• YOUR GOAL: When you print the records, keep every line identical to the original.

|---|

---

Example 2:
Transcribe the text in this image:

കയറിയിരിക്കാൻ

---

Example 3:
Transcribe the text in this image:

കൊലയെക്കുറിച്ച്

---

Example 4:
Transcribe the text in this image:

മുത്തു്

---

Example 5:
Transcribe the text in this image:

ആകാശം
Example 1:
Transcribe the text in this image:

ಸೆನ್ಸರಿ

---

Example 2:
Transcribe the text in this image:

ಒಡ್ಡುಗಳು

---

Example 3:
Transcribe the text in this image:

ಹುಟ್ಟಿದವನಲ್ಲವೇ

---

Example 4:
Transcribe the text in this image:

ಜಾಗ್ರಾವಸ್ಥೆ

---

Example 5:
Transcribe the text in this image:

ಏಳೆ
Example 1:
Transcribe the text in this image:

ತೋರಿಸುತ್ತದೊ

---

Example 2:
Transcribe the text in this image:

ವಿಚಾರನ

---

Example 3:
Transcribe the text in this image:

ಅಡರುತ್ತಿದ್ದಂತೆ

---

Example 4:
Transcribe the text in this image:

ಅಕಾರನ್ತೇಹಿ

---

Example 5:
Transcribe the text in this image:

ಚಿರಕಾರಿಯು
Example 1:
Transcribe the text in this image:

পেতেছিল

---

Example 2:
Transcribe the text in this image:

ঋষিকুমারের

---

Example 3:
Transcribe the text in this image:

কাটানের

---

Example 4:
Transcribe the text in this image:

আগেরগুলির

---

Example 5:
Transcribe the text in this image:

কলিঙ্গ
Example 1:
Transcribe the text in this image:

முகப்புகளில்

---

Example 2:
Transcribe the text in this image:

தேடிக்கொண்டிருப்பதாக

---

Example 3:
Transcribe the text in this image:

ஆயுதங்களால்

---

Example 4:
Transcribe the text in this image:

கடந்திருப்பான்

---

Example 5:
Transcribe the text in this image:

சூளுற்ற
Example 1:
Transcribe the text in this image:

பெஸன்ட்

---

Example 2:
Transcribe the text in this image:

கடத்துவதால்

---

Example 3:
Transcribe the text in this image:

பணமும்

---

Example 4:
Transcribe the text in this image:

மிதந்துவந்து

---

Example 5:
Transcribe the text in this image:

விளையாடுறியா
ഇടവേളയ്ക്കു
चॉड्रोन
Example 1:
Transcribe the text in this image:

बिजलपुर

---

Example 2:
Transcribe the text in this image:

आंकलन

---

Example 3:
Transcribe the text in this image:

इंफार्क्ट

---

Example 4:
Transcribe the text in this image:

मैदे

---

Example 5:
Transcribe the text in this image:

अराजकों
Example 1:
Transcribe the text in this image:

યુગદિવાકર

|---|

• WRITTEN RESPONSE:
---

Example 2:
Transcribe the text in this image:

കയറിയിരിക്കാൻ

---

Example 3:
Transcribe the text in this image:

കൊലയെക്കുറിച്ച്

---

Example 4:
Transcribe the text in this image:

മുത്തു്

---

Example 5:
Transcribe the text in this image:

ആകാശം
Example 1:
Transcribe the text in this image:

ಸೆನ್ಸರಿ

---

Example 2:
Transcribe the text in this image:

ಒಡ್ಡುಗಳು

---

Example 3:
Transcribe the text in this image:

ಹುಟ್ಟಿದವನಲ್ಲವೇ

---

Example 4:
Transcribe the text in this image:

ಜಾಗ್ರಾವಸ್ಥೆ

---

Example 5:
Transcribe the text in this image:

ಏಳೆ
Example 1:
Transcribe the text in this image:

ತೋರಿಸುತ್ತದೊ

---

Example 2:
Transcribe the text in this image:

ವಿಚಾರನ

---

Example 3:
Transcribe the text in this image:

ಅಡರುತ್ತಿದ್ದಂತೆ

---

Example 4:
Transcribe the text in this image:

ಅಕಾರನ್ತೇಹಿ

---

Example 5:
Transcribe the text in this image:

ಚಿರಕಾರಿಯು
Example 1:
Transcribe the text in this image:

পেতেছিল

---

Example 2:
Transcribe the text in this image:

ঋষিকুমারের

---

Example 3:
Transcribe the text in this image:

কাটানের

---

Example 4:
Transcribe the text in this image:

আগেরগুলির

---

Example 5:
Transcribe the text in this image:

কলিঙ্গ
Example 1:
Transcribe the text in this image:

முகப்புகளில்

---

Example 2:
Transcribe the text in this image:

தேடிக்கொண்டிருப்பதாக

---

Example 3:
Transcribe the text in this image:

ஆயுதங்களால்

---

Example 4:
Transcribe the text in this image:

கடந்திருப்பான்

---

Example 5:
Transcribe the text in this image:

சூளுற்ற
Example 1:
Transcribe the text in this image:

பெஸன்ட்

---

Example 2:
Transcribe the text in this image:

கடத்துவதால்

---

Example 3:
Transcribe the text in this image:

பணமும்

---

Example 4:
Transcribe the text in this image:

மிதந்துவந்து

---

Example 5:
Transcribe the text in this image:

விளையாடுறியா
ഇടവേളയ്ക്കു
चॉड्रोन
Example 1:
Transcribe the text in this image:

बिजलपुर

---

Example 2:
Transcribe the text in this image:

आंकलन

---

Example 3:
Transcribe the text in this image:

इंफार्क्ट

---

Example 4:
Transcribe the text in this image:

मैदे

---

Example 5:
Transcribe the text in this image:

अराजकों
Example 1:
Transcribe the text in this image:

યુગદિવાકર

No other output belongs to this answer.